Regarding mean heart dose

In the present study, in the Free Breathing (FB) technique, mean heart doses ranged from 99 cGy to 613 cGy with the average being 330 cGy. While, in the Voluntary Deep Inspiration Breath Hold (vDIBH) technique, mean heart doses ranged from 74cGy to 407 cGy with the average being 210 cGy. This corresponds to an absolute mean heart dose reduction of 120 cGy and a relative dose reduction of 36.4% favoring vDIBH. These results are highly statistically significant (p-value<0.001).

This is similar to what was reported by the UK Heart Spare Study and Swanson et al. who reported a relative dose reduction by 41 % and 40 % respectively [7-9].

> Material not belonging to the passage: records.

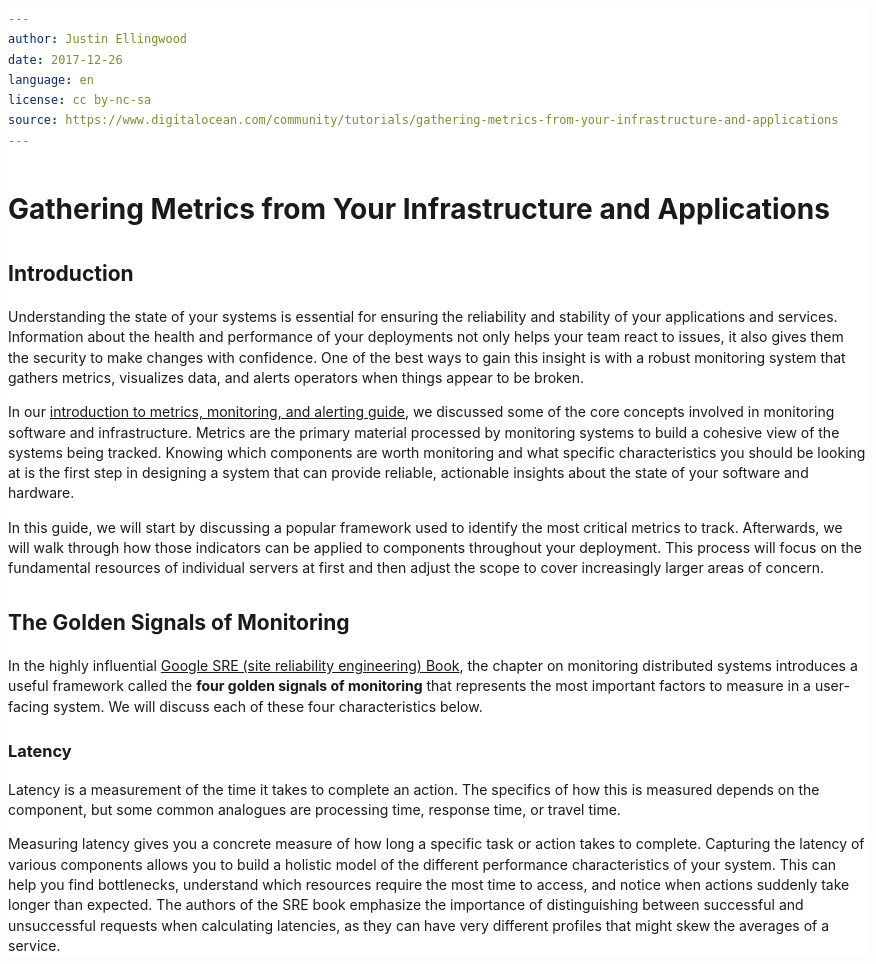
```yaml
---
author: Justin Ellingwood
date: 2017-12-26
language: en
license: cc by-nc-sa
source: https://www.digitalocean.com/community/tutorials/gathering-metrics-from-your-infrastructure-and-applications
---
```


# Gathering Metrics from Your Infrastructure and Applications

## Introduction

Understanding the state of your systems is essential for ensuring the reliability and stability of your applications and services. Information about the health and performance of your deployments not only helps your team react to issues, it also gives them the security to make changes with confidence. One of the best ways to gain this insight is with a robust monitoring system that gathers metrics, visualizes data, and alerts operators when things appear to be broken.

In our [introduction to metrics, monitoring, and alerting guide](an-introduction-to-metrics-monitoring-and-alerting), we discussed some of the core concepts involved in monitoring software and infrastructure. Metrics are the primary material processed by monitoring systems to build a cohesive view of the systems being tracked. Knowing which components are worth monitoring and what specific characteristics you should be looking at is the first step in designing a system that can provide reliable, actionable insights about the state of your software and hardware.

In this guide, we will start by discussing a popular framework used to identify the most critical metrics to track. Afterwards, we will walk through how those indicators can be applied to components throughout your deployment. This process will focus on the fundamental resources of individual servers at first and then adjust the scope to cover increasingly larger areas of concern.

## The Golden Signals of Monitoring

In the highly influential [Google SRE (site reliability engineering) Book](https://landing.google.com/sre/book.html), the chapter on monitoring distributed systems introduces a useful framework called the **four golden signals of monitoring** that represents the most important factors to measure in a user-facing system. We will discuss each of these four characteristics below.

### Latency

Latency is a measurement of the time it takes to complete an action. The specifics of how this is measured depends on the component, but some common analogues are processing time, response time, or travel time.

Measuring latency gives you a concrete measure of how long a specific task or action takes to complete. Capturing the latency of various components allows you to build a holistic model of the different performance characteristics of your system. This can help you find bottlenecks, understand which resources require the most time to access, and notice when actions suddenly take longer than expected. The authors of the SRE book emphasize the importance of distinguishing between successful and unsuccessful requests when calculating latencies, as they can have very different profiles that might skew the averages of a service.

Although Rochet et al. and Borst et al. values appear to be noticeably higher mean heart dose than in our study, all were highly statistically significant. This difference could be attributed to a lower number of patients recruited in Rochet et al.’s study where 35 patients were included in the study and Borst et al.’s study which included 19 patients only compared to 66 patients in our study [10,11].

Regarding left anterior descending artery dose

In the present study, in the FB technique, the maximum dose to Left Anterior Descending Artery (LAD) averaged at 20.8 Gy. While, in the vDIBH technique, maximum dose averaged at 13.9 Gy. This represents a relative dose reduction of 33.4% favoring vDIBH, (p-value<0.001).

This is coinciding with what was reported by The UK Heart Spare study8 where there was a relative reduction of 32% and 55% for maximum and mean LAD doses respectively. Both values were highly significant.

Also our results are similar to those reported by Rochet et al. and Wang et al. who reported a relative dose reduction of 56% and 73% for maximum and mean LAD respectively in the first study and a dose reduction of 63% and 71% for maximum and mean LAD doses respective in the second study [10,12]. Both values were highl y significant.

Regarding ipsilateral lung dose

In our present study, the average V20 of the ipsilateral (left) lung was reduced from 20.5% to 18.8% between FB and vDIBH techniques. This represents a relative dose reduction of 8.4% which is highly statistically significant (p-value<0.001).

Similar findings were found by Swanson et al. and Comsa et al. where there was the relative decrease of 16% and 23% for V20 respectively in patients treated with 3-4 field technique, which was highly significant [9,13].

Regarding regional nodal irradiation

In the current study, Patients who received left axillary/ supraclavicular (SCV) nodal irradiation had highly significant lower ipsilateral (left) lung doses using DIBH technique than freebreathing technique (p-value<0.001).

This result is comparable to Hjelstuen et al. who reported significant lower lung doses using DIBH technique in patients receiving axillary/SCV nodal irradiation [14].

Conclusion

We conclude that Deep Inspiration Breath Hold (DIBH) technique can be associated with lower radiation exposure to the heart, Left Anterior Descending (LAD) Artery, and ipsilateral lung without compromising coverage of the left breast or chest wall.